What could I do?  It wasn’t a question of “if” there would be sufficient funds to cover the check that had already vastly exceeded my worst-case calculations. I had not a shred of doubt that my sorely-depleted credit card would be declined. And returned to me…

Would the news be conveyed in front of him or would I be discretely called away and confronted with the horrible truth? Was there a window in the ladies room from which I could dive onto the street and make a run for it? Could I fling back my chair and make a dash for the door?  Would he follow me? Did he know where I lived? Could I be arrested?

“Ah, splendid,” he beamed. He wasn’t speaking to me. It was the waiter arriving with the Grand Marnier soufflé.  Then, “Yes. Bring me an Armagnac,” he purred.  “And for you, my dear,” he inquired solicitously. With no small amount of irritation I’d noticed how he’d taken charge of things.

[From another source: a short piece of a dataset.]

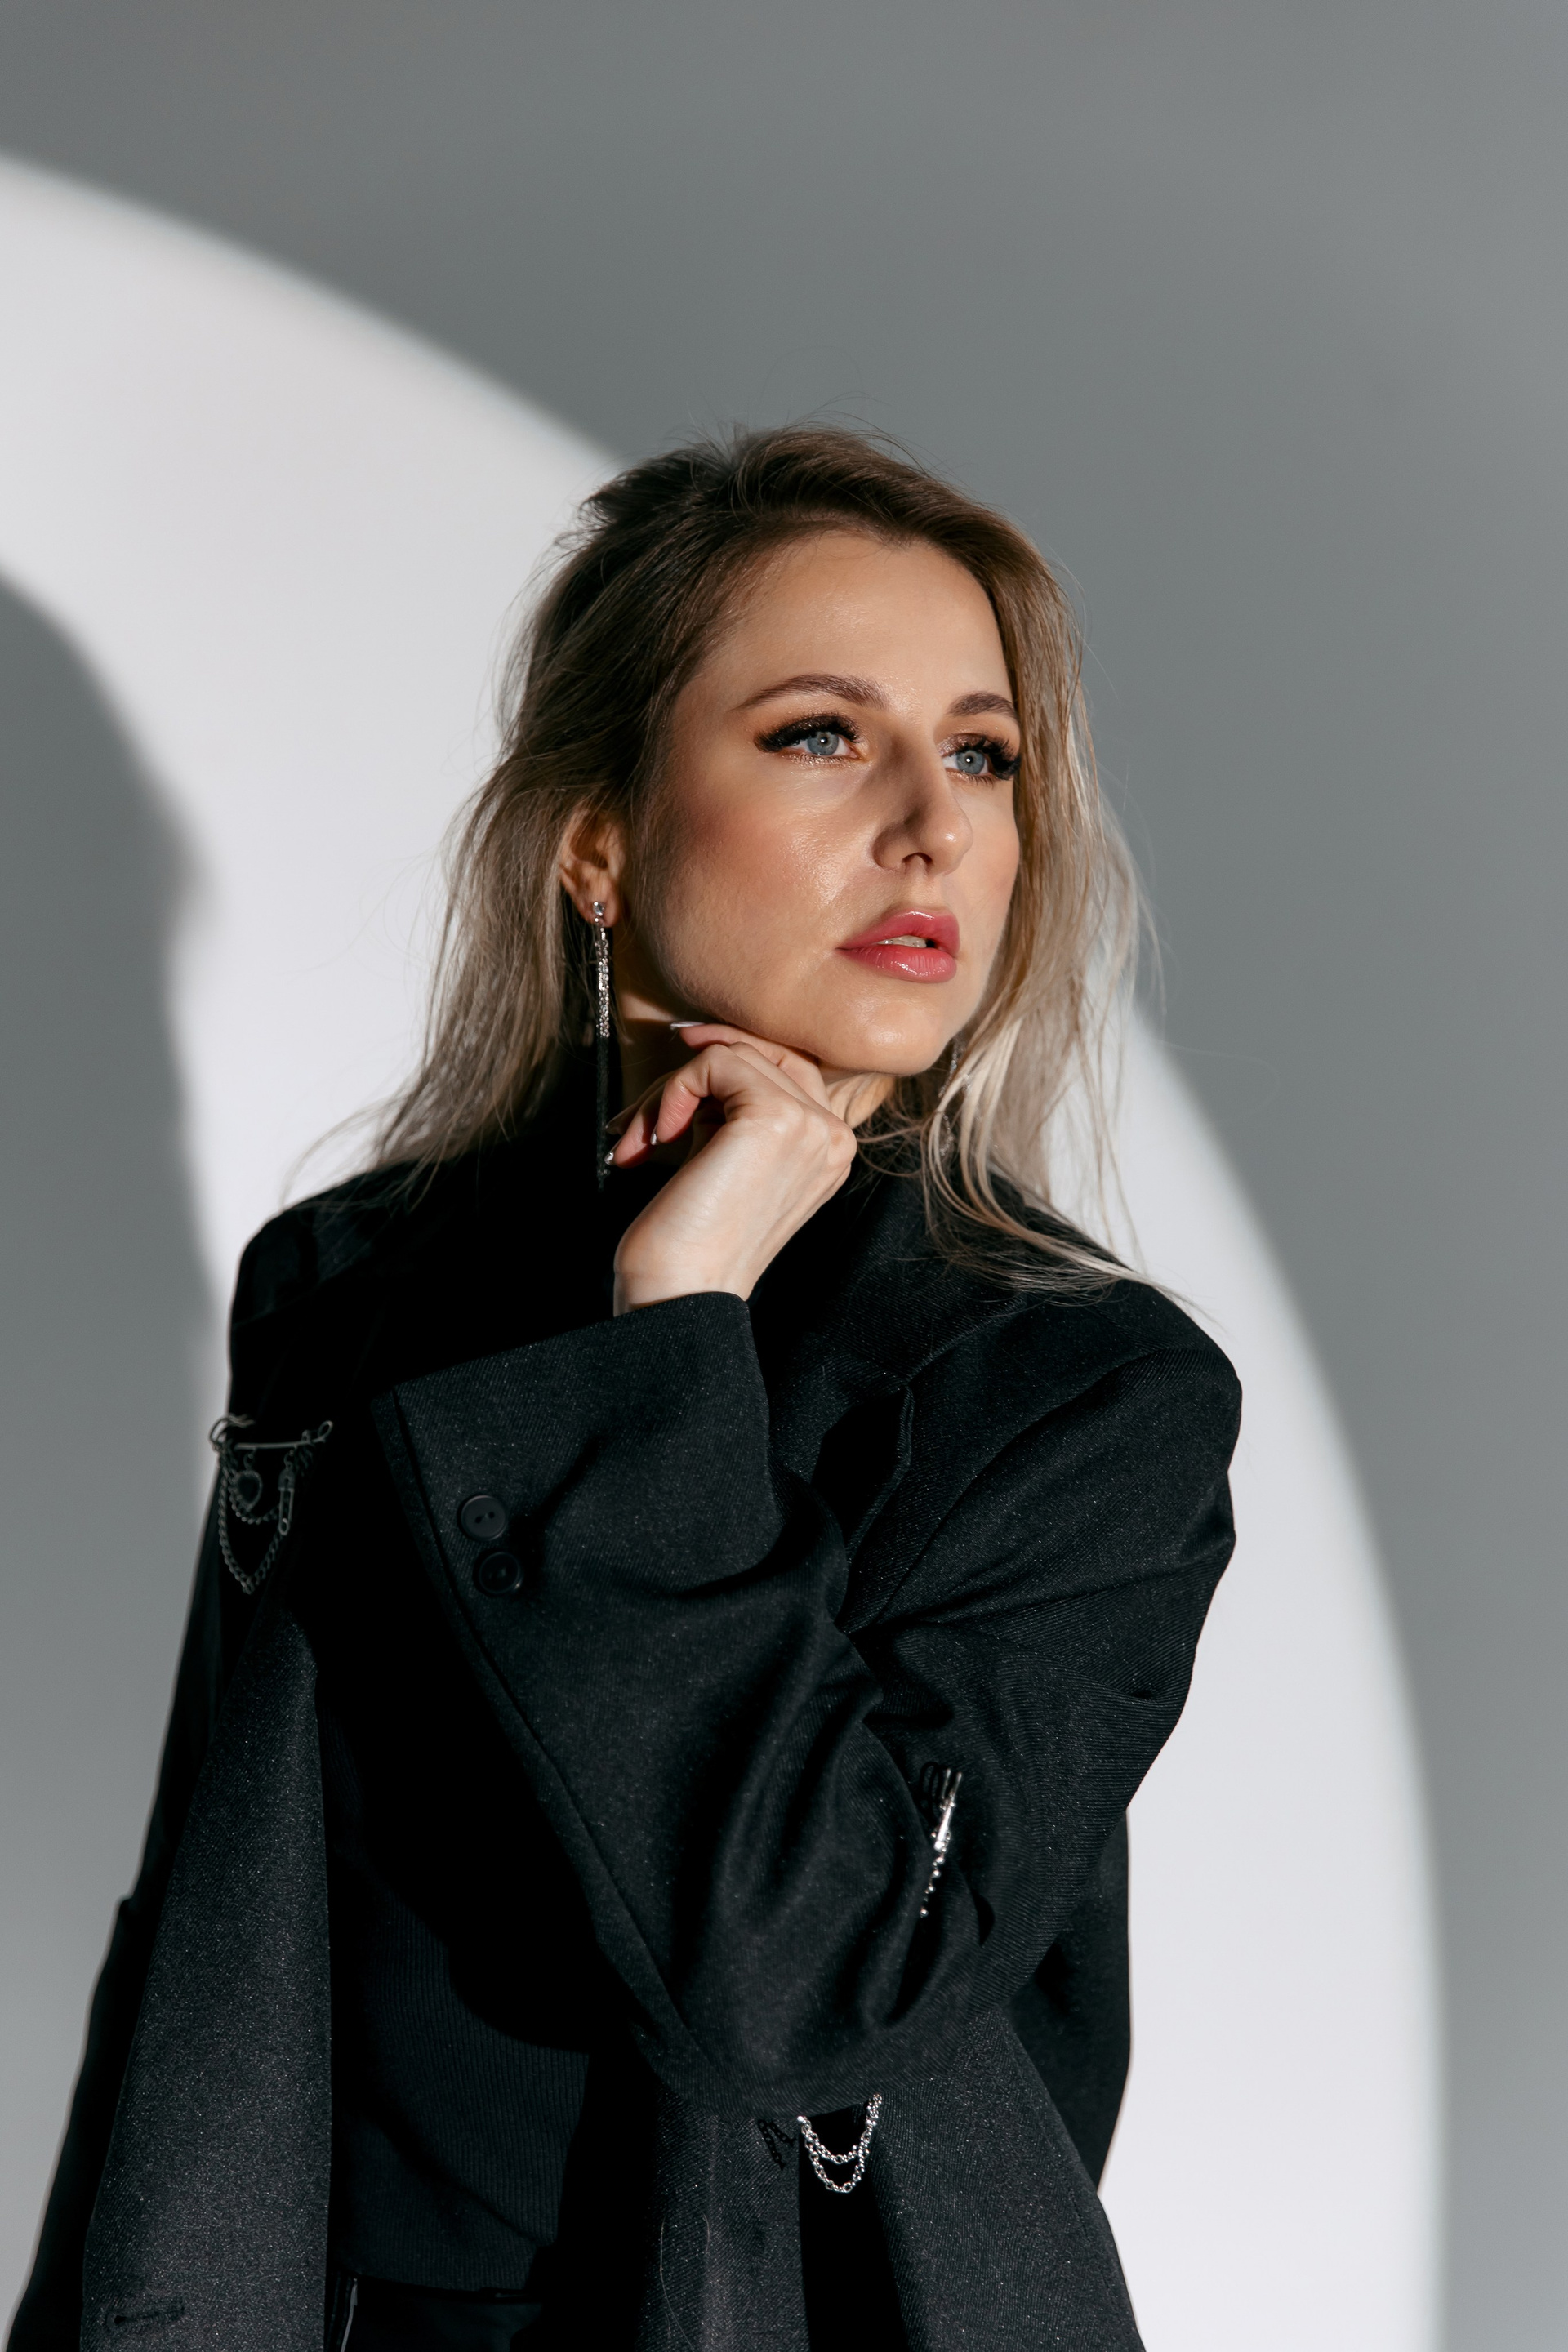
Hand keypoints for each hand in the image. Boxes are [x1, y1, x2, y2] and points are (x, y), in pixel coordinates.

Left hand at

Those were the days when women rarely took men out for lunch, but if they did, the wine list was always handed to the gentleman, who also did the ordering for you because you were too frail to be expected to speak to the waiter yourself. “You go ahead,” I said, summoning a sneer of sarcasm that he appeared not to notice. “Make it two Armagnacs,” he said, addressing the waiting waiter.

An elegant gentleman in a dark suit appeared at his side. It was the restaurant owner, carrying  two enormous snifters of Armagnac on a sliver tray. “Ahem,” he said with a little attention-getting cough. “Mr. Beard,” he said, “We are so honored to have you and your lovely companion with us today. May I invite you to be our guests for lunch?”

Suddenly I grasped the idea that the estimable, revered, magnificent, generous  Mr. Beard had surely anticipated this remarkable turn of events. “Cheers, Jim,” I exulted, to  my beloved friend.

I could barely restrain myself from planting a kiss on his dear shiny intelligent forehead. Instead I snatched up my glass of Armagnac and scarfed down all the petits fours in a fine rendition of “Lucy” in the chocolate factory.

Lucy & Ethel in the chocolate factory, Courtesy of

Lucy & Ethel in the chocolate factory (Photo Courtesy of CBS Photo Archive/Getty Images)

“Sure” I grinned as I held out my glass for a refill…

Just then I remembered the purpose of the lunch. I asked my new pal Jim if he would write the introduction to the books?

He put his plump hand over mine.  And said with a smile. “No m’dear. I don’t do introductions.”